DATA:
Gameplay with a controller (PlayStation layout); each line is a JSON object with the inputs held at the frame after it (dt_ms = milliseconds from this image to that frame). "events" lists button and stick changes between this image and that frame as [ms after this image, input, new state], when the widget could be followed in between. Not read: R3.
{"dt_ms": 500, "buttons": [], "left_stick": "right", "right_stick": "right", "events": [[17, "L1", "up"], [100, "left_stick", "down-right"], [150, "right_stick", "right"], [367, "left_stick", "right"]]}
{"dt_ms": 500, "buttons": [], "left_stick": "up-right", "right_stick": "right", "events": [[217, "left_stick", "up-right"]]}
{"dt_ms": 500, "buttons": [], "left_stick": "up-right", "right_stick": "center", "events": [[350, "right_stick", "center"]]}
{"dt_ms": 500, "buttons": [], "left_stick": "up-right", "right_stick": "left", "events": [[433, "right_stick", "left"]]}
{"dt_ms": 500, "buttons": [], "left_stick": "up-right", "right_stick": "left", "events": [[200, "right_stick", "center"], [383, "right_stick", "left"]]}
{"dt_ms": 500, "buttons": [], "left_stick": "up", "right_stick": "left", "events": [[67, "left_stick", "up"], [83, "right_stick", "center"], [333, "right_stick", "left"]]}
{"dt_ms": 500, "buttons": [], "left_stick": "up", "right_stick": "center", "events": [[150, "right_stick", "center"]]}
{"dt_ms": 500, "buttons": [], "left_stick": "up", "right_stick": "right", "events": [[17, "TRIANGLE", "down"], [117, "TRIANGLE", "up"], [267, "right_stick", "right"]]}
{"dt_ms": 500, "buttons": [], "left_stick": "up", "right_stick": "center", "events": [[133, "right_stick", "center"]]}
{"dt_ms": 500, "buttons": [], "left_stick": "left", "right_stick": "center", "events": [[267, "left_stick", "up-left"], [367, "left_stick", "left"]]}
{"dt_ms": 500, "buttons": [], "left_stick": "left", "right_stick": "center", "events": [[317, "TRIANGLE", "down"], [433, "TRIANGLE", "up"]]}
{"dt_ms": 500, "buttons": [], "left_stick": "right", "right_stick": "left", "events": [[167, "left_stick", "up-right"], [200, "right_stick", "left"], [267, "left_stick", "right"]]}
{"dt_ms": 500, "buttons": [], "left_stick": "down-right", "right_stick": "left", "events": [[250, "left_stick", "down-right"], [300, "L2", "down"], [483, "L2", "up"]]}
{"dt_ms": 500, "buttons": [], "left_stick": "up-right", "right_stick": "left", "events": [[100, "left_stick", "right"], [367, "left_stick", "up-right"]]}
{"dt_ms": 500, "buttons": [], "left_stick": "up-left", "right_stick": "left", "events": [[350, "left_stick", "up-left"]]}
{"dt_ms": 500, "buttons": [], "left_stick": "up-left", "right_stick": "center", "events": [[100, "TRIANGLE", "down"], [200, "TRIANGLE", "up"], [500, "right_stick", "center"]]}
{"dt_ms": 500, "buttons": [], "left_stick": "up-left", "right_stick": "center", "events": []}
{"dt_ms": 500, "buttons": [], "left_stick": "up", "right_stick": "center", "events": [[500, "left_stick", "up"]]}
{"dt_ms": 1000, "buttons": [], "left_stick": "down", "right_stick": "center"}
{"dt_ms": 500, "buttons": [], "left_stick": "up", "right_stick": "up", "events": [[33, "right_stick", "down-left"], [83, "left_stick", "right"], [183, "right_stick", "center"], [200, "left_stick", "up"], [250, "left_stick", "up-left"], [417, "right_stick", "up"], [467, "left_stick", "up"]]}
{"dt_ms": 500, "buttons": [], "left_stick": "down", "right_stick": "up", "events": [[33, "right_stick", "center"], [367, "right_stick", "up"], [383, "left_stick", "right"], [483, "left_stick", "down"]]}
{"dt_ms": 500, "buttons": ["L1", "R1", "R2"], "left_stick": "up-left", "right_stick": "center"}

EXERCISE: The listing is to be given again exactly, line for line.

TASK OUTPUT:
Gameplay with a controller (PlayStation layout); each line is a JSON object with the inputs held at the frame after it (dt_ms = milliseconds from this image to that frame). "events" lists button and stick changes between this image and that frame as [ms after this image, input, new state], when the widget could be followed in between. Not read: R3.
{"dt_ms": 500, "buttons": [], "left_stick": "right", "right_stick": "right", "events": [[17, "L1", "up"], [100, "left_stick", "down-right"], [150, "right_stick", "right"], [367, "left_stick", "right"]]}
{"dt_ms": 500, "buttons": [], "left_stick": "up-right", "right_stick": "right", "events": [[217, "left_stick", "up-right"]]}
{"dt_ms": 500, "buttons": [], "left_stick": "up-right", "right_stick": "center", "events": [[350, "right_stick", "center"]]}
{"dt_ms": 500, "buttons": [], "left_stick": "up-right", "right_stick": "left", "events": [[433, "right_stick", "left"]]}
{"dt_ms": 500, "buttons": [], "left_stick": "up-right", "right_stick": "left", "events": [[200, "right_stick", "center"], [383, "right_stick", "left"]]}
{"dt_ms": 500, "buttons": [], "left_stick": "up", "right_stick": "left", "events": [[67, "left_stick", "up"], [83, "right_stick", "center"], [333, "right_stick", "left"]]}
{"dt_ms": 500, "buttons": [], "left_stick": "up", "right_stick": "center", "events": [[150, "right_stick", "center"]]}
{"dt_ms": 500, "buttons": [], "left_stick": "up", "right_stick": "right", "events": [[17, "TRIANGLE", "down"], [117, "TRIANGLE", "up"], [267, "right_stick", "right"]]}
{"dt_ms": 500, "buttons": [], "left_stick": "up", "right_stick": "center", "events": [[133, "right_stick", "center"]]}
{"dt_ms": 500, "buttons": [], "left_stick": "left", "right_stick": "center", "events": [[267, "left_stick", "up-left"], [367, "left_stick", "left"]]}
{"dt_ms": 500, "buttons": [], "left_stick": "left", "right_stick": "center", "events": [[317, "TRIANGLE", "down"], [433, "TRIANGLE", "up"]]}
{"dt_ms": 500, "buttons": [], "left_stick": "right", "right_stick": "left", "events": [[167, "left_stick", "up-right"], [200, "right_stick", "left"], [267, "left_stick", "right"]]}
{"dt_ms": 500, "buttons": [], "left_stick": "down-right", "right_stick": "left", "events": [[250, "left_stick", "down-right"], [300, "L2", "down"], [483, "L2", "up"]]}
{"dt_ms": 500, "buttons": [], "left_stick": "up-right", "right_stick": "left", "events": [[100, "left_stick", "right"], [367, "left_stick", "up-right"]]}
{"dt_ms": 500, "buttons": [], "left_stick": "up-left", "right_stick": "left", "events": [[350, "left_stick", "up-left"]]}
{"dt_ms": 500, "buttons": [], "left_stick": "up-left", "right_stick": "center", "events": [[100, "TRIANGLE", "down"], [200, "TRIANGLE", "up"], [500, "right_stick", "center"]]}
{"dt_ms": 500, "buttons": [], "left_stick": "up-left", "right_stick": "center", "events": []}
{"dt_ms": 500, "buttons": [], "left_stick": "up", "right_stick": "center", "events": [[500, "left_stick", "up"]]}
{"dt_ms": 1000, "buttons": [], "left_stick": "down", "right_stick": "center"}
{"dt_ms": 500, "buttons": [], "left_stick": "up", "right_stick": "up", "events": [[33, "right_stick", "down-left"], [83, "left_stick", "right"], [183, "right_stick", "center"], [200, "left_stick", "up"], [250, "left_stick", "up-left"], [417, "right_stick", "up"], [467, "left_stick", "up"]]}
{"dt_ms": 500, "buttons": [], "left_stick": "down", "right_stick": "up", "events": [[33, "right_stick", "center"], [367, "right_stick", "up"], [383, "left_stick", "right"], [483, "left_stick", "down"]]}
{"dt_ms": 500, "buttons": ["L1", "R1", "R2"], "left_stick": "up-left", "right_stick": "center"}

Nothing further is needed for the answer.